Le celebrazioni prenderanno il via alle ore 10, al piano terra della RSA, con la Santa Messa presieduta dal sacerdote novello don Alessandro Galluzzi, originario di Pizzighettone, che celebrerà una delle sue prime liturgie dopo l’ordinazione. Don Galluzzi conosce bene la realtà della Fondazione, avendo prestato servizio per due anni come seminarista nell’Unità Pastorale “Madonna della Speranza” di Castelverde.
La celebrazione sarà accompagnata all’organo dal maestro Marco Granata e alla tromba dal maestro Lorenzo Geroldi. A fare gli onori di casa sarà il presidente della Fondazione, don Claudio Rasoli. Durante la Messa saranno ricordati amministratori, benefattori e lavoratori che, in questi 124 anni, hanno contribuito con il loro impegno alla crescita della Fondazione e alla costruzione di quella che oggi rappresenta una vera cittadella della carità. Al termine della funzione è previsto un aperitivo nell’atrio della struttura, occasione per permettere al giovane sacerdote di incontrare e salutare gli ospiti della RSA e della RSD.
Nel pomeriggio, a partire dalle ore 15, spazio alla festa con il concerto di Alfonso Mauro, in arte Principe Alfens, che proporrà un repertorio di grandi successi della musica italiana particolarmente apprezzati dagli ospiti della struttura.

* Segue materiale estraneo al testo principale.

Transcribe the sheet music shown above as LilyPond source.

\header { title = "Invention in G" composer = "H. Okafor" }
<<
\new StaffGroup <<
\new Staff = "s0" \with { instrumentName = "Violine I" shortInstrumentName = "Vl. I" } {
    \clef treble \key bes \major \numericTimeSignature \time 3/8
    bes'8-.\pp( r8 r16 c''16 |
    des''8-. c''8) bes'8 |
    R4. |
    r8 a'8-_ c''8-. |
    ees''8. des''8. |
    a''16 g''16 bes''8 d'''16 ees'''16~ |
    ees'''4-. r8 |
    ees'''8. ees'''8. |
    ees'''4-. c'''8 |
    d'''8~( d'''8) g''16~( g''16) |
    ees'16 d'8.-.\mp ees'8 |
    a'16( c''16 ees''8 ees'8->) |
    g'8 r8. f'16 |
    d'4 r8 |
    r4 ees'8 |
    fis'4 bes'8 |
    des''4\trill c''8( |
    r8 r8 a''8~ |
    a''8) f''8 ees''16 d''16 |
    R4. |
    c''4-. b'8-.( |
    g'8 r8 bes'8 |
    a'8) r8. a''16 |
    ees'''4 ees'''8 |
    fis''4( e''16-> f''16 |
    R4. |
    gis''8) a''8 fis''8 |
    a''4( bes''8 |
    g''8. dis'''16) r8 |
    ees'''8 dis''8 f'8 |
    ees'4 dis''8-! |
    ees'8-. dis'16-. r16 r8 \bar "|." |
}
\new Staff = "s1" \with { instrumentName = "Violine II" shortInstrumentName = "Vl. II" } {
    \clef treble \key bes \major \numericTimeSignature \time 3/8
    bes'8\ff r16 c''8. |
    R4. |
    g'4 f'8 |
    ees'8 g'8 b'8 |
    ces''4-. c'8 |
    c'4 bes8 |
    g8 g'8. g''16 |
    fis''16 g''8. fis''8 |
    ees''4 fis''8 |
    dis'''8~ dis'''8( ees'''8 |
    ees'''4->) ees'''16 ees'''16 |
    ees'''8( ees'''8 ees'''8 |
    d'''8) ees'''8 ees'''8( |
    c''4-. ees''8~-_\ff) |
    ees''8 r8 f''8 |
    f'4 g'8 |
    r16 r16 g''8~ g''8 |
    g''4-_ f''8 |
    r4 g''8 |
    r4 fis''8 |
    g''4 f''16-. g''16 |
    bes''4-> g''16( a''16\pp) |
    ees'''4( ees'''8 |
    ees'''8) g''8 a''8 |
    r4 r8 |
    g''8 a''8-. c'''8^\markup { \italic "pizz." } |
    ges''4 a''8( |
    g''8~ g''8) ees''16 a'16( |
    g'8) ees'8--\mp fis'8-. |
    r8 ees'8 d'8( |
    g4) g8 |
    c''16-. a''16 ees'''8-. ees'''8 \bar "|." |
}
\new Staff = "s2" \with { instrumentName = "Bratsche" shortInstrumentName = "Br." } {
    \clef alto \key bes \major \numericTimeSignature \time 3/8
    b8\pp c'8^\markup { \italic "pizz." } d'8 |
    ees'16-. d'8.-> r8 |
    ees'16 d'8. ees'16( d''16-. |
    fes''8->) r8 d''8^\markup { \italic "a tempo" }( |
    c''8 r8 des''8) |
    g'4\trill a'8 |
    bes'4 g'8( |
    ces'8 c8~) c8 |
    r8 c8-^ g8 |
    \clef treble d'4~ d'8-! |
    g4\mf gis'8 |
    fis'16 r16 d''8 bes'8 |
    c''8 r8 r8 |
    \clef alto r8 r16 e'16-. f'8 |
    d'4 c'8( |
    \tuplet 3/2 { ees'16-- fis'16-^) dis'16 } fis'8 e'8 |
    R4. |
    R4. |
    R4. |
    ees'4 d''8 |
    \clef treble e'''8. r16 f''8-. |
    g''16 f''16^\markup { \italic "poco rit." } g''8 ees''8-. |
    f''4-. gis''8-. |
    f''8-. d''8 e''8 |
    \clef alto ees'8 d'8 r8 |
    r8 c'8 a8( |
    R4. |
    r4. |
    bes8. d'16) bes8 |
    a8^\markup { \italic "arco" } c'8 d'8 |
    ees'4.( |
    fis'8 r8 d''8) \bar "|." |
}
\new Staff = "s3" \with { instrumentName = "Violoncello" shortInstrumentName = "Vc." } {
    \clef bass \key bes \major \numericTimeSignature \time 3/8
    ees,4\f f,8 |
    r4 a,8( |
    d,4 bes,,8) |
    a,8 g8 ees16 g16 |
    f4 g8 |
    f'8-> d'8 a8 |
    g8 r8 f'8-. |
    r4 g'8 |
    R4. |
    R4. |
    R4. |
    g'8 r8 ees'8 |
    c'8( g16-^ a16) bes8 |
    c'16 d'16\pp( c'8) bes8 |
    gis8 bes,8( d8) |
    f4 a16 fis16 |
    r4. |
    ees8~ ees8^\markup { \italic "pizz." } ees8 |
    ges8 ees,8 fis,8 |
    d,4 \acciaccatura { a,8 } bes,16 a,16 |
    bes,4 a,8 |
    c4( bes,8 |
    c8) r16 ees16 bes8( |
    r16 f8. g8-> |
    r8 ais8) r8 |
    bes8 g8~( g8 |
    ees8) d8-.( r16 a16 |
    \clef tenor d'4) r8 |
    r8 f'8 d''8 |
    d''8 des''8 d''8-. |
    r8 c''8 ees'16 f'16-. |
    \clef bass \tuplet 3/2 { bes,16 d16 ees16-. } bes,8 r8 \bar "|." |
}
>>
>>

Il momento musicale sarà accompagnato dalla distribuzione di una fresca coppa di gelato, pensata per rendere ancora più piacevole la giornata.
Sempre nella giornata inaugurale sarà aperta, nell’atrio della RSA, anche una mostra fotografica dell’artista Fabio Bolzoni, dedicata alla bellezza dei fiori.
«È già da alcuni anni – spiega il presidente don Claudio Rasoli – che celebriamo questo anniversario con particolare solennità. Desideriamo rendere omaggio ai nostri fondatori, uomini che hanno saputo trasformare la loro fede in opere concrete di carità a favore delle persone più fragili. Sarà anche un momento per ricordare con gratitudine amministratori, benefattori e lavoratori che hanno scritto la storia della Fondazione. Allo stesso tempo guardiamo con fiducia al futuro: il grande cantiere di riqualificazione è ormai giunto al termine e il prossimo 19 settembrepresenteremo ufficialmente la struttura completamente rinnovata alla presenza del vescovo Antonio Napolioni e delle autorità. Inoltre, è arrivata la conferma dell’iscrizione al Registro Unico Nazionale del Terzo Settore: da oggi siamo ufficialmente Fondazione Redentore ETS, una nuova denominazione che valorizza la nostra storia e guarda con fiducia al domani».